Le modèle économique imaginé par Chlagou se veut participatif. « Le grand public pourra acheter son propre robot  à un prix très compétitif, explique-t-il. L’idée, c’est de permettre à chacun de contribuer à la dépollution, d’avoir sa flotte, même modeste. » Le système s’inspire du monde du gaming dont il est un des acteurs majeurs aujourd’hui. Un classement mondial récompensera les robots ou flottes ayant collecté le plus de plastique. « Les marques, les institutions ou même les particuliers pourront sponsoriser des robots. On veut créer une émulation positive, une compétition vertueuse. » Le projet a déjà séduit plusieurs partenaires potentiels, des fondations environnementales aux instituts de recherche en passant par de grands groupes attirés par ce défi novateur. « Il y a un intérêt scientifique évident, confirme Chlagou. Ces robots peuvent fournir des données inédites sur la répartition du plastique dans les mers. »

Mais les deux hommes veulent aller plus loin. « Marseille est un point de départ, affirme Jérôme Mercier. Si on prouve que ça marche ici, on pourra répliquer la flotte partout : dans les ports, les lacs, les fleuves, les zones industrielles. » Entre la créativité artisanale de Mercier et la rigueur entrepreneuriale de Chlagou, l’alliance pourrait bien faire école.
« C’est la rencontre entre un geek et un stratège, résume l’inventeur. Moi, je bricole, lui, il structure. » Dans deux mois, les premiers robots prendront la mer. Et si la phase de test se révèle concluante, la Méditerranée pourrait bien devenir le laboratoire mondial de la dépollution robotisée. « On n’est pas dans la science-fiction, insiste Sami Chlagou. On est dans une révolution douce, marseillaise et concrète. »
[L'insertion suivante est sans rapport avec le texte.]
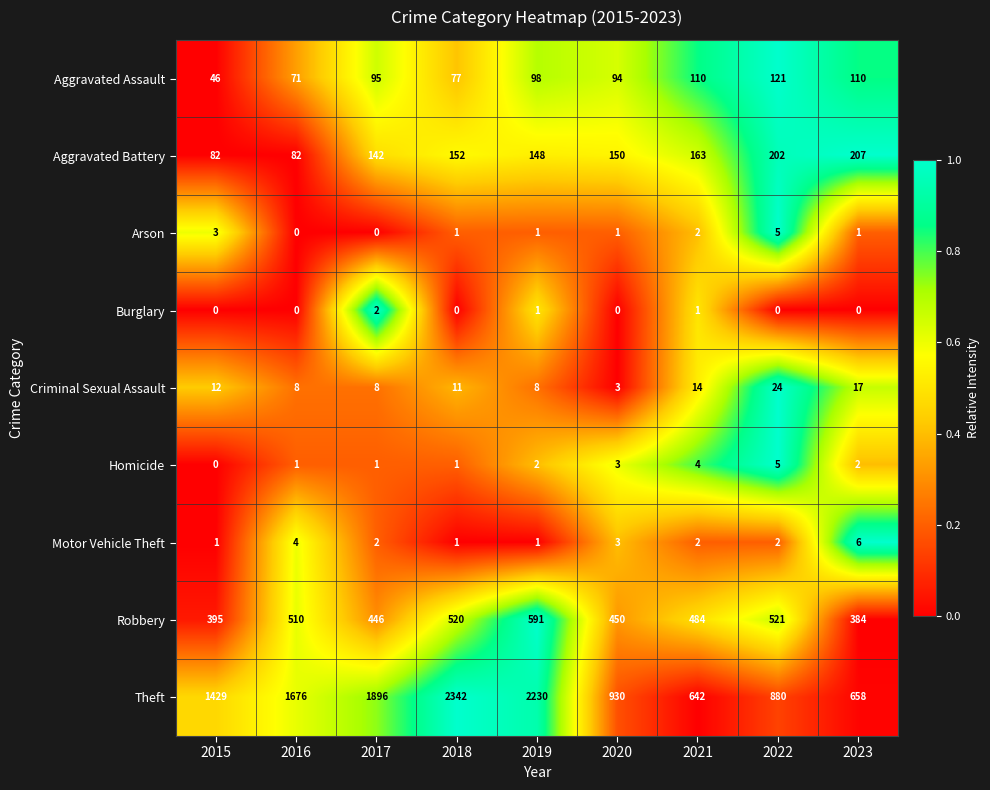

At how many categories does at least one series exceed 0?

9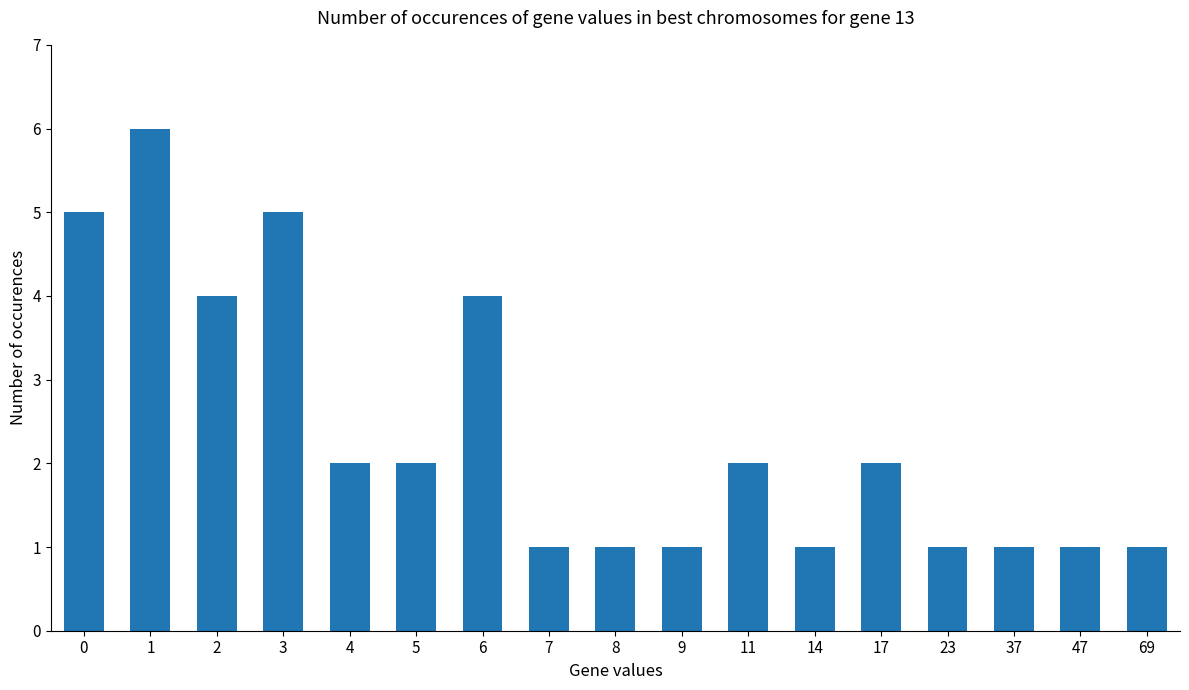

What is the value of the 16th bar from the left?

1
Jérôme Mercier : inventeur autodidacte

Né à Marseille, ancien technicien dans l’événementiel, Jérôme Mercier a quitté l’école en terminale « faute d’informatique ». Passionné d’électronique, il conçoit depuis trois ans une flotte de drones marins autonomes capables de collecter et cartographier les microplastiques. Un projet nourri par l’amour de la mer et le désir de transmettre à ses filles une planète un peu plus propre.
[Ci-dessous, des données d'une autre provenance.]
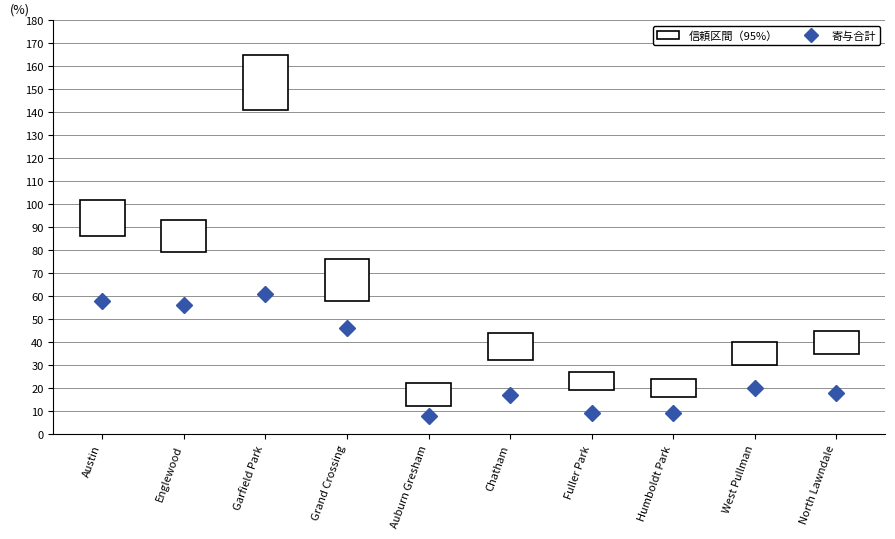

What is the sum of the values at Auburn Gresham and Austin?

66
Sami Chlagou : entrepreneur connecté

Producteur de films et CEO de Cross The Ages, univers transmédia mêlant blockchain et jeu vidéo, Sami Chlagou met son savoir-faire au service du déploiement international de la flotte de drones. À la fois investisseur et stratège marketing, il pilote la phase de levée de fonds et de commercialisation, convaincu que la technologie peut aussi réparer la mer.